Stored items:
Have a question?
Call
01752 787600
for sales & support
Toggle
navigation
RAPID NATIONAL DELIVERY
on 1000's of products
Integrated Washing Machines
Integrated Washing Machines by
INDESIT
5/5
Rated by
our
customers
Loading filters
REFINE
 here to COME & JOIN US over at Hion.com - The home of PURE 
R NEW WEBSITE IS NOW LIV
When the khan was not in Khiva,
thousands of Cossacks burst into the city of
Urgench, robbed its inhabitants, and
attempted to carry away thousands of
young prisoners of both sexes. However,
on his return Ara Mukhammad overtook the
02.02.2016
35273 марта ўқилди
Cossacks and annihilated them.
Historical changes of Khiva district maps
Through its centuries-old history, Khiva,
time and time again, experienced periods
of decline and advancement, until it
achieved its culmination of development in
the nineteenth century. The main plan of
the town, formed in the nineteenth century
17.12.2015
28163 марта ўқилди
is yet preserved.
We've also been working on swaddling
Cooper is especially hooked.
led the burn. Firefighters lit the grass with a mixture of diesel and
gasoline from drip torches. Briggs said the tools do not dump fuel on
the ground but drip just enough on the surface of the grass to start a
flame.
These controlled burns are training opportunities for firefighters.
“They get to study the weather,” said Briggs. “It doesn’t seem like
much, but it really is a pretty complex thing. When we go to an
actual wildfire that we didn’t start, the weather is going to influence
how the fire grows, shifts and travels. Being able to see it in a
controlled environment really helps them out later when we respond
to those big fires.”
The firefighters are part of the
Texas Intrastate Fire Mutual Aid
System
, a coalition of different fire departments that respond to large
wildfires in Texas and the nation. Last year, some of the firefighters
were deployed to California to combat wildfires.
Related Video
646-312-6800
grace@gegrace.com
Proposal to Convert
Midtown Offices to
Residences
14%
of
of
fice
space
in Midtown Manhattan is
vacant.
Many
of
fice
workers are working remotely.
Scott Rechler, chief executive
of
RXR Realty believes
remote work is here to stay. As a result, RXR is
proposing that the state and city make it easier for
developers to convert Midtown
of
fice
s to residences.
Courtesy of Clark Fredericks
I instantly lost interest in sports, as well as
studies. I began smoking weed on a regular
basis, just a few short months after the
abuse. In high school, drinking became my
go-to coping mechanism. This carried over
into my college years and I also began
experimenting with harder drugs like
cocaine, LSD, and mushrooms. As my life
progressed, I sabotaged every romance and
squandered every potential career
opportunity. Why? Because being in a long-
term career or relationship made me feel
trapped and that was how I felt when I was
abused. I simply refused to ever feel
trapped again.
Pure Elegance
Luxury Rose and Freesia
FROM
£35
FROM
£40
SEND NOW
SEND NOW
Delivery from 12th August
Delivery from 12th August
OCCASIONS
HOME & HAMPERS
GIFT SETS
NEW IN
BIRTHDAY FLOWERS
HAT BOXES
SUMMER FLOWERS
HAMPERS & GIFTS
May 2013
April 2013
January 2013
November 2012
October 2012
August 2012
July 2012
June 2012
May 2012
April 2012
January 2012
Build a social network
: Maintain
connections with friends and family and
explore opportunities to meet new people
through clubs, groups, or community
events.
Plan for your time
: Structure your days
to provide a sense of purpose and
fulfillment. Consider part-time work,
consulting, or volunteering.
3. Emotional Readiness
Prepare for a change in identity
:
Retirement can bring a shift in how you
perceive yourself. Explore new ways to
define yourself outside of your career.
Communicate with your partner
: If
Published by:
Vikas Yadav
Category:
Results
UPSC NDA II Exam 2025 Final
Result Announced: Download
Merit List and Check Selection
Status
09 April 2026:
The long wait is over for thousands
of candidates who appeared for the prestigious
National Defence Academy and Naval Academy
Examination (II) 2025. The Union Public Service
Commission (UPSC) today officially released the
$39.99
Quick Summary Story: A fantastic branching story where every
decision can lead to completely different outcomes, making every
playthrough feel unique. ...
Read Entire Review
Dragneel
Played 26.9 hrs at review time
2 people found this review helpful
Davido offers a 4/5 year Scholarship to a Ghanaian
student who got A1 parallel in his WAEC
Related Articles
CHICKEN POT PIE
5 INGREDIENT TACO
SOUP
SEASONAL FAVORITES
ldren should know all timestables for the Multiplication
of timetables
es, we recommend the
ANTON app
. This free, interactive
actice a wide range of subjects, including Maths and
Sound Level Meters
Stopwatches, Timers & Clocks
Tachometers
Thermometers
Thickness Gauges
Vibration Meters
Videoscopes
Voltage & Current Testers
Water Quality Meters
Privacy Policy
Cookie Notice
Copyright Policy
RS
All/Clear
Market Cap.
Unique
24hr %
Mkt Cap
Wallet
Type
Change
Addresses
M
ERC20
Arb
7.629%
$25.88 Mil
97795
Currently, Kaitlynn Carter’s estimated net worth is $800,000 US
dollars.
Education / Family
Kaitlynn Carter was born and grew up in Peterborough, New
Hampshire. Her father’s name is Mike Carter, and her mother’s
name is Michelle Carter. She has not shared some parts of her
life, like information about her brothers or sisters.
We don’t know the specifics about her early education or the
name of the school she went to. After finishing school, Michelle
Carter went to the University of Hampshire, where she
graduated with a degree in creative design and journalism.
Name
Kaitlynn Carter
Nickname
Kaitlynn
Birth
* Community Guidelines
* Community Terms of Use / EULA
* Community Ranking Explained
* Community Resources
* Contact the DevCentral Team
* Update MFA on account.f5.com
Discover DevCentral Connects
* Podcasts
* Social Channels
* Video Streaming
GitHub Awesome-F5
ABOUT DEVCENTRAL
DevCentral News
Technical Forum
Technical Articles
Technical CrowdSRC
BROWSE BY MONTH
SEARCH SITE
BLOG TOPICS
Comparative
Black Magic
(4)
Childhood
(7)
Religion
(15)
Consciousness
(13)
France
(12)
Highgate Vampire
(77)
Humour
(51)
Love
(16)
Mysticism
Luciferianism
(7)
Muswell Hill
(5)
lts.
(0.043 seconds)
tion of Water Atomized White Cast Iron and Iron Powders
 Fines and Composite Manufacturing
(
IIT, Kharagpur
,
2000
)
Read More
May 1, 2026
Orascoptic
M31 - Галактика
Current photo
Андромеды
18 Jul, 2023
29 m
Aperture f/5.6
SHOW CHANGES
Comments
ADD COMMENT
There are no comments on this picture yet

EXERCISE AIM> Reproduce verbatim the lines above, from the line with "Commission (UPSC) today" through the line with "SEASONAL FAVORITES".

TASK ANSWER>
Commission (UPSC) today officially released the
$39.99
Quick Summary Story: A fantastic branching story where every
decision can lead to completely different outcomes, making every
playthrough feel unique. ...
Read Entire Review
Dragneel
Played 26.9 hrs at review time
2 people found this review helpful
Davido offers a 4/5 year Scholarship to a Ghanaian
student who got A1 parallel in his WAEC
Related Articles
CHICKEN POT PIE
5 INGREDIENT TACO
SOUP
SEASONAL FAVORITES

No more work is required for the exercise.